## Consigna 1
Reescriba el fragmento sobre lo mítico en la poesía desde "4. Por otra" hasta "abisales del océano.", sustituyendo "océano" por "mar".
## Consigna 2
Responda, según el fragmento sobre lo mítico en la poesía:
(a) ¿Qué poeta y qué obra se citan como ejemplo de quien retoma relatos de la antigüedad grecolatina?
(b) ¿A quién se atribuye la expresión «capacidad palpatoria»?
(c) ¿Dónde viven y se alimentan las criaturas con las que se compara la conciencia del poeta?

## Fragmento del texto
---*---

4. Por otra parte, lo mítico aquí no sería una poesía inclinada a retomar alguno de los relatos legados por la antigüedad grecolatina o de otra fuente (aunque esto sería también posible, tal como lo ha hecho entre nosotros el poeta Alejandro Oliveros con su Magna Grecia, por ejemplo). Digo mito cuando lo poético asume desde abajo la situación dolorosa y sin salida de lo desconocido; cuando lo lírico asume la desde dentro la voz de un conflicto de la más honda sangre, en la que una conciencia como la del poeta apenas puede atisbar ciertos volúmenes o perfiles por una innata «capacidad palpatoria», que diría Lezama Lima, como la de ciertas criaturas que viven y se alimentan en la oscuridades abisales del océano.

---*---

## Registros de datos

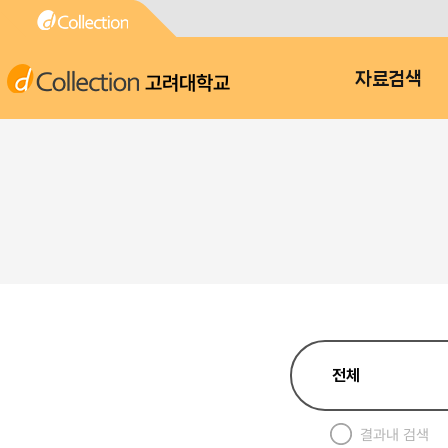
고려대학교
자료검색
결과내 검색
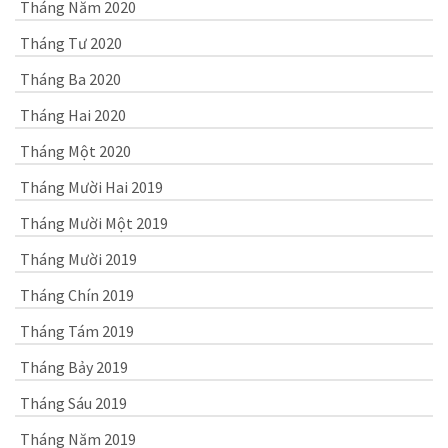
Tháng Năm 2020
Tháng Tư 2020
Tháng Ba 2020
Tháng Hai 2020
Tháng Một 2020
Tháng Mười Hai 2019
Tháng Mười Một 2019
Tháng Mười 2019
Tháng Chín 2019
Tháng Tám 2019
Tháng Bảy 2019
Tháng Sáu 2019
Tháng Năm 2019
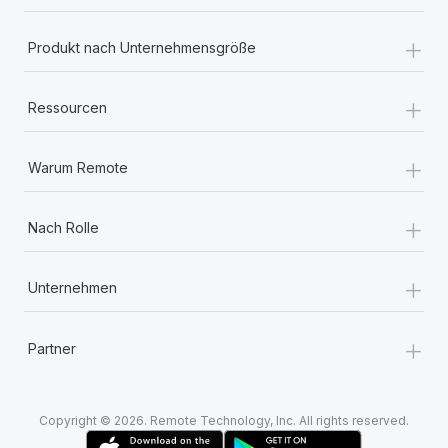
+
Produkt nach Unternehmensgröße
+
Ressourcen
+
Warum Remote
+
Nach Rolle
+
Unternehmen
+
Partner
Copyright © 2026. Remote Technology, Inc. All rights reserved.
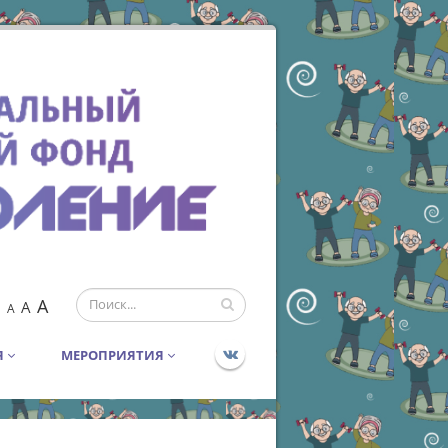
A
A
A
Я
МЕРОПРИЯТИЯ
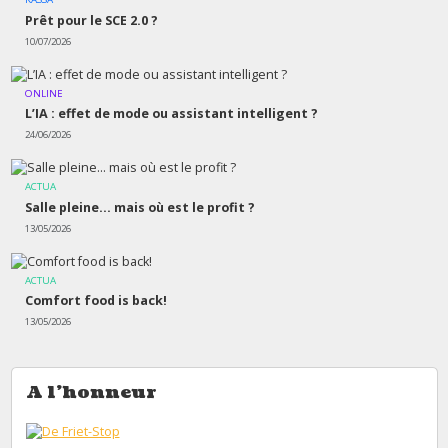
Prêt pour le SCE 2.0 ?
10/07/2026
ONLINE
L’IA : effet de mode ou assistant intelligent ?
24/06/2026
ACTUA
Salle pleine… mais où est le profit ?
13/05/2026
ACTUA
Comfort food is back!
13/05/2026
A l'honneur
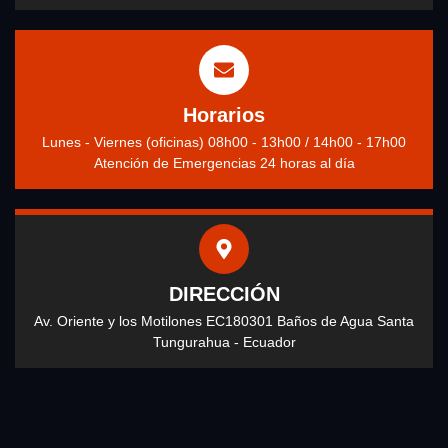
Horarios
Lunes - Viernes (oficinas) 08h00 - 13h00 / 14h00 - 17h00
Atención de Emergencias 24 horas al día
DIRECCIÓN
Av. Oriente y los Motilones EC180301 Baños de Agua Santa
Tungurahua - Ecuador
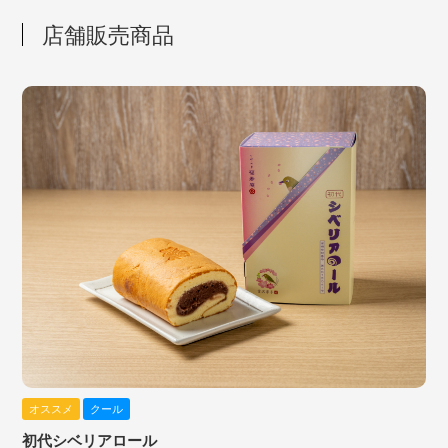
店舗販売商品
オススメ
クール
初代シベリアロール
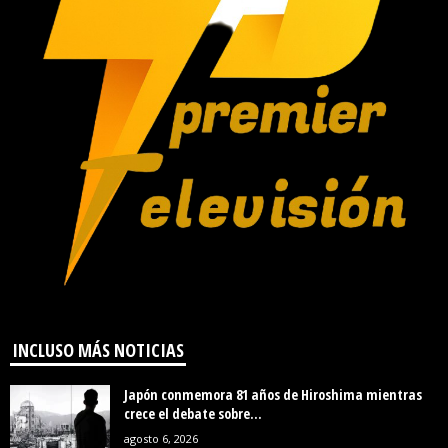
INCLUSO MÁS NOTICIAS
Japón conmemora 81 años de Hiroshima mientras
crece el debate sobre...
agosto 6, 2026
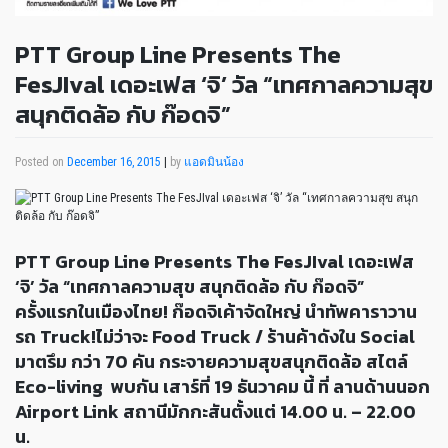
PTT Group Line Presents The
FesJIval เดอะเฟส ‘จิ’ วัล “เทศกาลความสุข
สนุกติดล้อ กับ ก๊อดจิ”
Posted on
December 16, 2015
|
by
แอดมินน้อง
PTT Group Line Presents The FesJIval เดอะเฟส
‘จิ’ วัล “เทศกาลความสุข สนุกติดล้อ กับ ก๊อดจิ”
ครั้งแรกในเมืองไทย! ก๊อดจิเค้าจัดใหญ่ นำทัพคาราวาน
รถ Truck!ไม่ว่าจะ Food Truck / ร้านค้าดังใน Social
มาตรึม กว่า 70 คัน กระจายความสุขสนุกติดล้อ สไตล์
Eco-living
พบกัน เสาร์ที่ 19 ธันวาคม นี้ ที่ ลานด้านนอก
Airport Link สถานีมักกะสันตั้งแต่ 14.00 น. – 22.00
น.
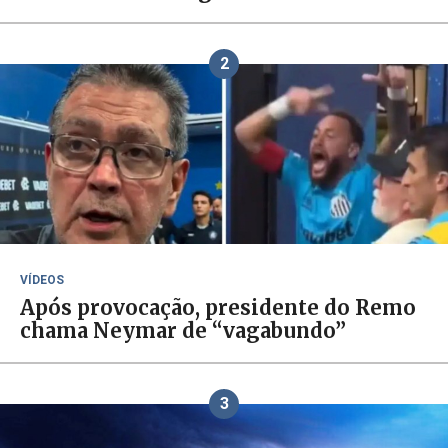
2
VÍDEOS
Após provocação, presidente do Remo
chama Neymar de “vagabundo”
3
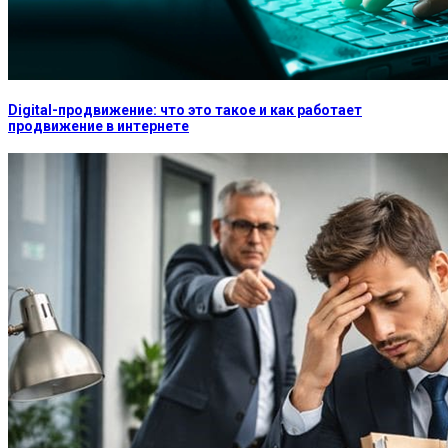
Digital-продвижение: что это такое и как работает
продвижение в интернете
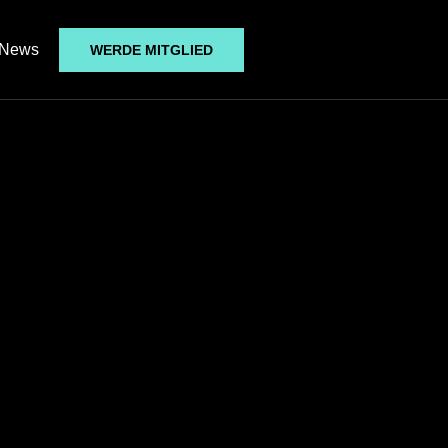
News
WERDE MITGLIED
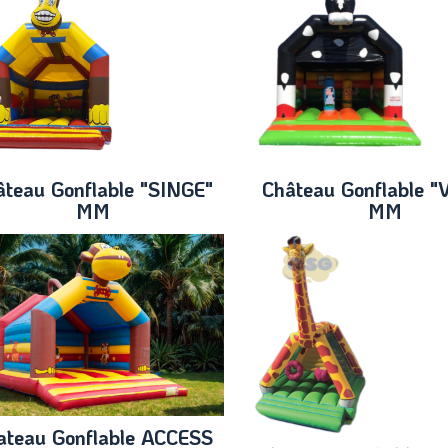
âteau Gonflable "SINGE"
Château Gonflable 
MM
MM
ateau Gonflable ACCESS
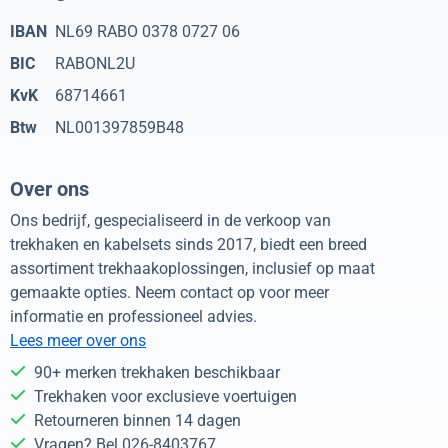
IBAN
NL69 RABO 0378 0727 06
BIC
RABONL2U
KvK
68714661
Btw
NL001397859B48
Over ons
Ons bedrijf, gespecialiseerd in de verkoop van
trekhaken en kabelsets sinds 2017, biedt een breed
assortiment trekhaakoplossingen, inclusief op maat
gemaakte opties. Neem contact op voor meer
informatie en professioneel advies.
Lees meer over ons
90+ merken trekhaken beschikbaar
Trekhaken voor exclusieve voertuigen
Retourneren binnen 14 dagen
Vragen? Bel 026-8403767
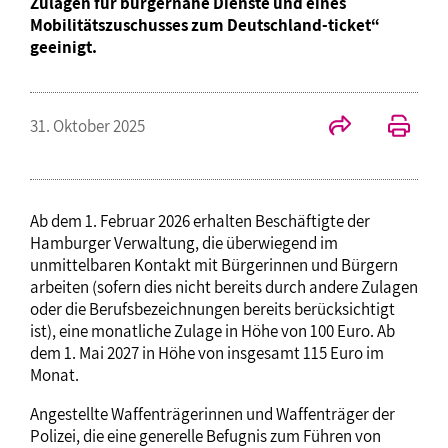
Zulagen für bürgernahe Dienste und eines
Mobilitätszuschusses zum Deutschland-ticket“
geeinigt.
31. Oktober 2025
Ab dem 1. Februar 2026 erhalten Beschäftigte der
Hamburger Verwaltung, die überwiegend im
unmittelbaren Kontakt mit Bürgerinnen und Bürgern
arbeiten (sofern dies nicht bereits durch andere Zulagen
oder die Berufsbezeichnungen bereits berücksichtigt
ist), eine monatliche Zulage in Höhe von 100 Euro. Ab
dem 1. Mai 2027 in Höhe von insgesamt 115 Euro im
Monat.
Angestellte Waffenträgerinnen und Waffenträger der
Polizei, die eine generelle Befugnis zum Führen von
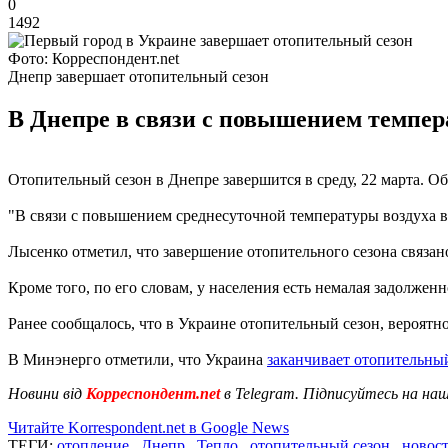
0
1492
Фото: Корреспондент.net
Днепр завершает отопительный сезон
В Днепре в связи с повышением темпера
Отопительный сезон в Днепре завершится в среду, 22 марта. О
"В связи с повышением среднесуточной температуры воздуха в Д
Лысенко отметил, что завершение отопительного сезона связа
Кроме того, по его словам, у населения есть немалая задолж
Ранее сообщалось, что в Украине отопительный сезон, вероятн
В Минэнерго отметили, что Украина
заканчивает отопительны
Новини від
Корреспондент.net
в Telegram. Підписуйтесь на на
Читайте Korrespondent.net в Google News
ТЕГИ:
отопление
,
Днепр
,
Тепло
,
отопительный сезон
,
новос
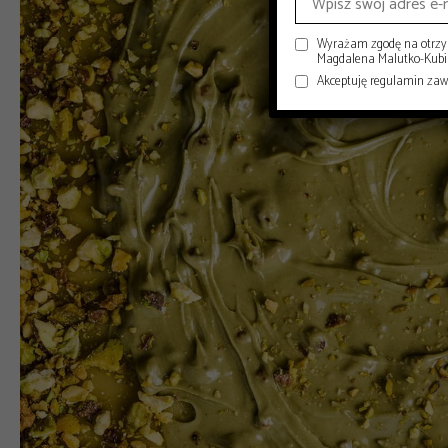
Wyrażam zgodę na otrzym
Magdalena Malutko-Kubisi
Akceptuję regulamin za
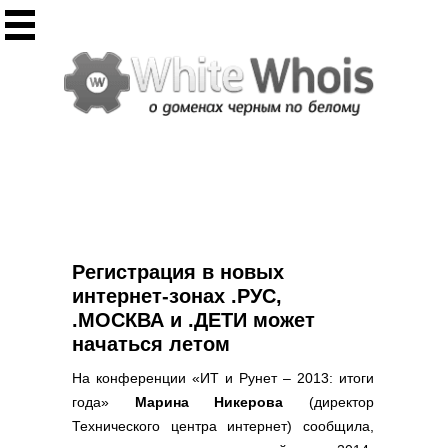
Инструменты
Whois сервис
Массовый Whois
Регистрация домена
Punycode конвертация
Проверить IP
Ответ сервера
Проверить ИКС сайта
Информер ИКС
Регистрация в новых
CHMOD калькулятор
интернет-зонах .РУС,
.МОСКВА и .ДЕТИ может
Полезное
начаться летом
Новости о доменах
На конференции «ИТ и Рунет – 2013: итоги
Статьи о доменах
года»
Марина Никерова
(директор
FAQ по доменам
Технического центра интернет) сообщила,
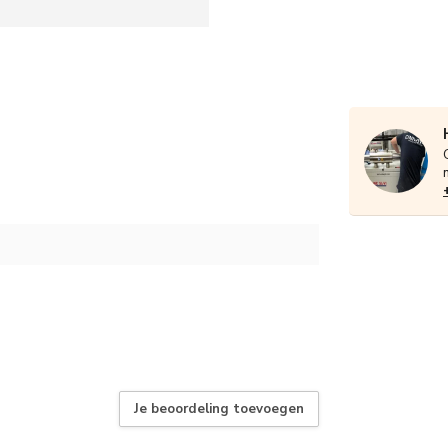
Je beoordeling toevoegen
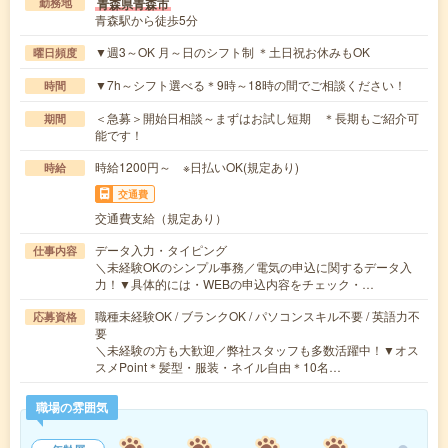
青森県青森市
勤務地
青森駅から徒歩5分
▼週3～OK 月～日のシフト制 ＊土日祝お休みもOK
曜日頻度
▼7h～シフト選べる＊9時～18時の間でご相談ください！
時間
＜急募＞開始日相談～まずはお試し短期 ＊長期もご紹介可
期間
能です！
時給1200円～ ※日払いOK(規定あり)
時給
交通費
交通費支給（規定あり）
データ入力・タイピング
仕事内容
＼未経験OKのシンプル事務／電気の申込に関するデータ入
力！▼具体的には・WEBの申込内容をチェック・…
職種未経験OK / ブランクOK / パソコンスキル不要 / 英語力不
応募資格
要
＼未経験の方も大歓迎／弊社スタッフも多数活躍中！▼オス
スメPoint＊髪型・服装・ネイル自由＊10名…
職場の雰囲気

---*---

## Resultado del ejercicio 1
4. Por otra parte, lo mítico aquí no sería una poesía inclinada a retomar alguno de los relatos legados por la antigüedad grecolatina o de otra fuente (aunque esto sería también posible, tal como lo ha hecho entre nosotros el poeta Alejandro Oliveros con su Magna Grecia, por ejemplo). Digo mito cuando lo poético asume desde abajo la situación dolorosa y sin salida de lo desconocido; cuando lo lírico asume la desde dentro la voz de un conflicto de la más honda sangre, en la que una conciencia como la del poeta apenas puede atisbar ciertos volúmenes o perfiles por una innata «capacidad palpatoria», que diría Lezama Lima, como la de ciertas criaturas que viven y se alimentan en la oscuridades abisales del mar.

## Resultado del ejercicio 2
(a) El poeta Alejandro Oliveros, con su Magna Grecia.
(b) A Lezama Lima.
(c) En las oscuridades abisales del océano.